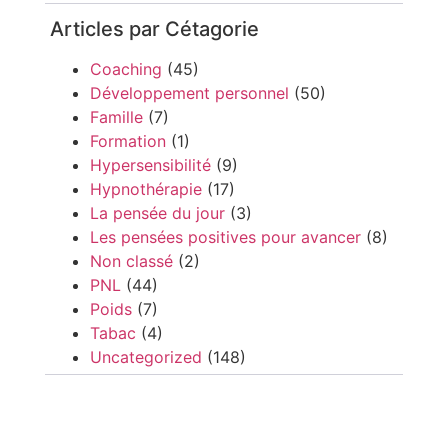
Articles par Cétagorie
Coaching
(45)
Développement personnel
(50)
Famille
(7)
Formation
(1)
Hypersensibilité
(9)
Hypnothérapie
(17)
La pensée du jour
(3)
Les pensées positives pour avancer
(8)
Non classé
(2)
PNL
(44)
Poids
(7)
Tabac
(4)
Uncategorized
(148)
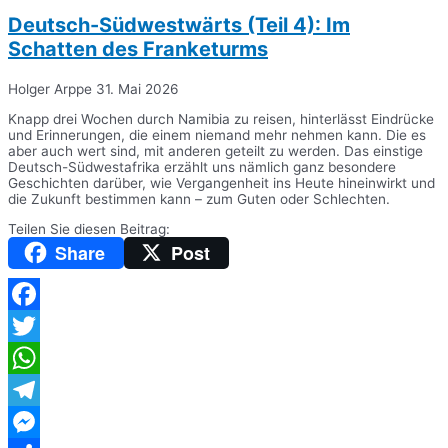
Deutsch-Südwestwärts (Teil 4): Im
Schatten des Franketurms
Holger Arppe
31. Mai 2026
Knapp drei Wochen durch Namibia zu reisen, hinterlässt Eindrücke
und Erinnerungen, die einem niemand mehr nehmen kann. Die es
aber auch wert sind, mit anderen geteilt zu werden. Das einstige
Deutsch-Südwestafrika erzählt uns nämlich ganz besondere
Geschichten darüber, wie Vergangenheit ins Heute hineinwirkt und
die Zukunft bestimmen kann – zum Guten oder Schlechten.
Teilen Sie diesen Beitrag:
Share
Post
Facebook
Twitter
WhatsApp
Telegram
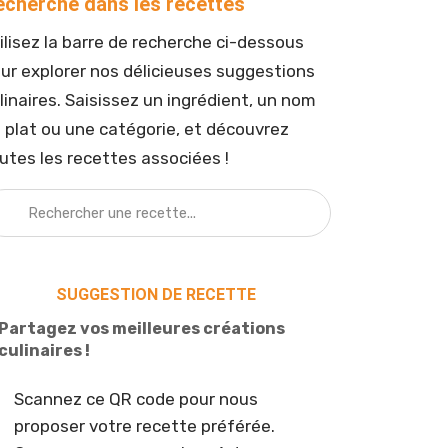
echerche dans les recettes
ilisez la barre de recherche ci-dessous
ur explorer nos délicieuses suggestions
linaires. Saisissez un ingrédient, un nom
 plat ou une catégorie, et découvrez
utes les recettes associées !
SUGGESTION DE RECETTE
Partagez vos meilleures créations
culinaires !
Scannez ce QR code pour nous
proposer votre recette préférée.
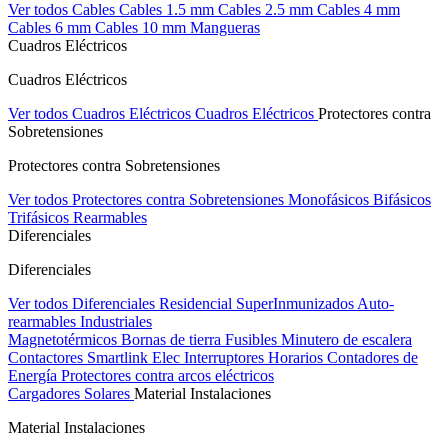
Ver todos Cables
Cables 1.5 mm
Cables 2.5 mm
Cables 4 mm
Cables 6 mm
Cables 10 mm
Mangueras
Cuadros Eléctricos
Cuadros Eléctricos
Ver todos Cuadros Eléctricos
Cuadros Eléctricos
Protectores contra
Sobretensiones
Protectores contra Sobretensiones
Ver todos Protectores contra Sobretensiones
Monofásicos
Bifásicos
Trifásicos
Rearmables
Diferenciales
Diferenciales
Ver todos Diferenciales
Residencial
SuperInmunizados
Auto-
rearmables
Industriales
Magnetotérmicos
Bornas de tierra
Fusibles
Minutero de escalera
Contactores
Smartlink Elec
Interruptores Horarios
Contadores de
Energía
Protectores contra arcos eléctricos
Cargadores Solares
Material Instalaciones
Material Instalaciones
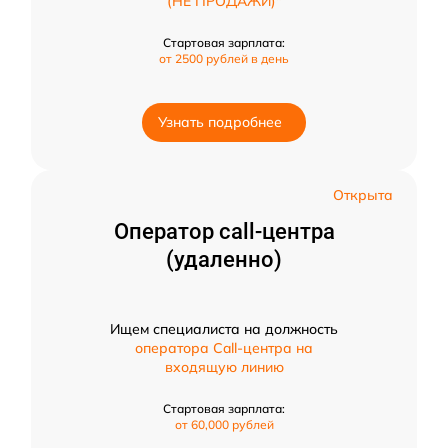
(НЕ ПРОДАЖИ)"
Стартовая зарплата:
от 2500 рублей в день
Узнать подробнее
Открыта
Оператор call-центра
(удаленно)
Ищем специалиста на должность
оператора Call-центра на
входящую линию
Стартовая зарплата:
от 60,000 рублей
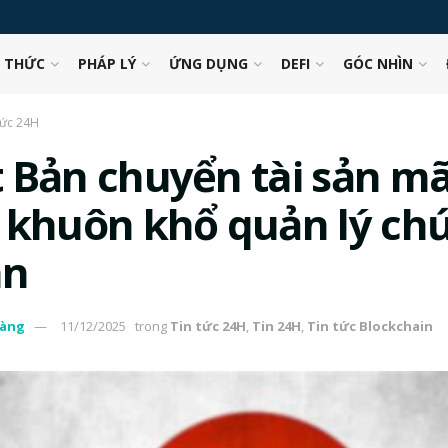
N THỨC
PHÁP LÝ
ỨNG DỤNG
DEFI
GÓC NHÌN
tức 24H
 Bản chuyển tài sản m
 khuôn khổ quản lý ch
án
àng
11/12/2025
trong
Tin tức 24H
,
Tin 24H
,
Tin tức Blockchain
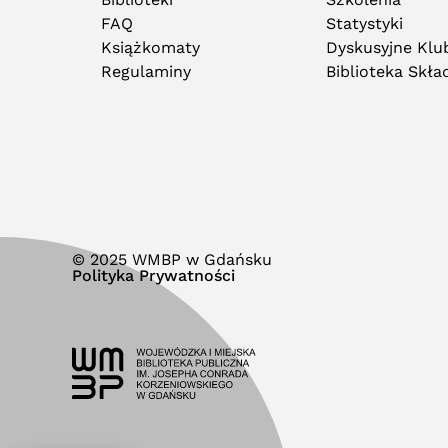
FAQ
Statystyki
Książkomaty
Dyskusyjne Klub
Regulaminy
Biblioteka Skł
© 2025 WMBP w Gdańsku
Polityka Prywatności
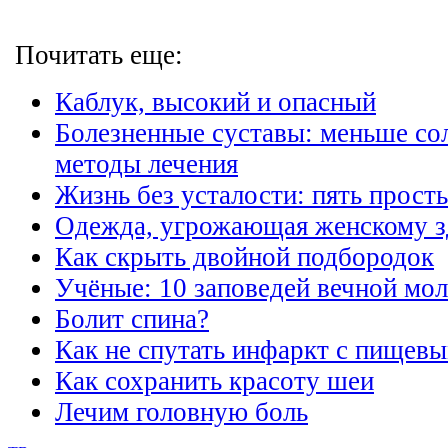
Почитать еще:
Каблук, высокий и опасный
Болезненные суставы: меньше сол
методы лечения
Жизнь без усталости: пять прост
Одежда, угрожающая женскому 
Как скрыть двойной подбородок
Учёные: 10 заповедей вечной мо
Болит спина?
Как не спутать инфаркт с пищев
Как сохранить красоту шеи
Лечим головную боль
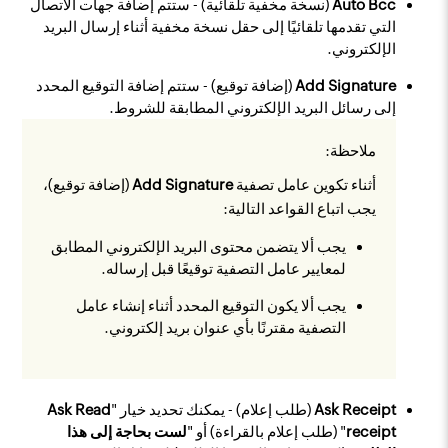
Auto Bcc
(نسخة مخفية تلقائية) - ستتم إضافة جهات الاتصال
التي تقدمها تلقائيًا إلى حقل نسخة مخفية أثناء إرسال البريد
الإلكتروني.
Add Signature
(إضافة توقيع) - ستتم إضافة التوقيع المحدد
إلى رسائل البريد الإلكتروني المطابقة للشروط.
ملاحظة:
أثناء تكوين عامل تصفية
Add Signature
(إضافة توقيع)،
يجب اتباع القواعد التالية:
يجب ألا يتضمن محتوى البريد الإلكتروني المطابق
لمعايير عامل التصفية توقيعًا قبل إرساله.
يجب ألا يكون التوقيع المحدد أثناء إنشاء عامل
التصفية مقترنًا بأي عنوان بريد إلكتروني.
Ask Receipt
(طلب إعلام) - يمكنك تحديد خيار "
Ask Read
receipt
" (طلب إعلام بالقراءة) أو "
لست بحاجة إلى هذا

* * *

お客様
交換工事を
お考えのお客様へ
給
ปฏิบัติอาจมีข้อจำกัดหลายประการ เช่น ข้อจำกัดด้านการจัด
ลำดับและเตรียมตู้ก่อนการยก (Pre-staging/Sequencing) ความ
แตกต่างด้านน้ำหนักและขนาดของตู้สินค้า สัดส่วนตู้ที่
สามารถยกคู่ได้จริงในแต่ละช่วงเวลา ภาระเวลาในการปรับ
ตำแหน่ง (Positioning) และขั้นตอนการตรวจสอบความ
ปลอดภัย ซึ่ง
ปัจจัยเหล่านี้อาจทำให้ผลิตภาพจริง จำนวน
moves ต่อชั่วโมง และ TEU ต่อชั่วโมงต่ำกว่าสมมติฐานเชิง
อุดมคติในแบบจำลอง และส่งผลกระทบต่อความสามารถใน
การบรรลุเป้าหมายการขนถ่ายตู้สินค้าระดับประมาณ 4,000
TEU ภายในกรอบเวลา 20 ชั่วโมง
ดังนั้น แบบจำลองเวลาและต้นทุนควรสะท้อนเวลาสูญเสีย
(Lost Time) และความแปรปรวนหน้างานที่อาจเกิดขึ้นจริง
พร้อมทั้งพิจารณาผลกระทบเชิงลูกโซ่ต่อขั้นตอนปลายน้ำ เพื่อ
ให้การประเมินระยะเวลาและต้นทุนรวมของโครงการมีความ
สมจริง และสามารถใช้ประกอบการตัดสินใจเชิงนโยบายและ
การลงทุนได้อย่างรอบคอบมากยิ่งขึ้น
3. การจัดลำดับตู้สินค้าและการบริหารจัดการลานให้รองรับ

EXERCISE OBJECTIVE -
Give the part of the listing that opens with the line containing "Articles par Cétagorie" and closes with the line containing "proposer votre recette préférée.", both lines included, as a numbered list with blank lines omitted. Leave the pictures out.

RESULT -
1. Articles par Cétagorie
2. Coaching
3. (45)
4. Développement personnel
5. (50)
6. Famille
7. (7)
8. Formation
9. (1)
10. Hypersensibilité
11. (9)
12. Hypnothérapie
13. (17)
14. La pensée du jour
15. (3)
16. Les pensées positives pour avancer
17. (8)
18. Non classé
19. (2)
20. PNL
21. (44)
22. Poids
23. (7)
24. Tabac
25. (4)
26. Uncategorized
27. (148)
28. Deutsch-Südwestwärts (Teil 4): Im
29. Schatten des Franketurms
30. Holger Arppe
31. 31. Mai 2026
32. Knapp drei Wochen durch Namibia zu reisen, hinterlässt Eindrücke
33. und Erinnerungen, die einem niemand mehr nehmen kann. Die es
34. aber auch wert sind, mit anderen geteilt zu werden. Das einstige
35. Deutsch-Südwestafrika erzählt uns nämlich ganz besondere
36. Geschichten darüber, wie Vergangenheit ins Heute hineinwirkt und
37. die Zukunft bestimmen kann – zum Guten oder Schlechten.
38. Teilen Sie diesen Beitrag:
39. Share
40. Post
41. Facebook
42. Twitter
43. WhatsApp
44. Telegram
45. echerche dans les recettes
46. ilisez la barre de recherche ci-dessous
47. ur explorer nos délicieuses suggestions
48. linaires. Saisissez un ingrédient, un nom
49.  plat ou une catégorie, et découvrez
50. utes les recettes associées !
51. SUGGESTION DE RECETTE
52. Partagez vos meilleures créations
53. culinaires !
54. Scannez ce QR code pour nous
55. proposer votre recette préférée.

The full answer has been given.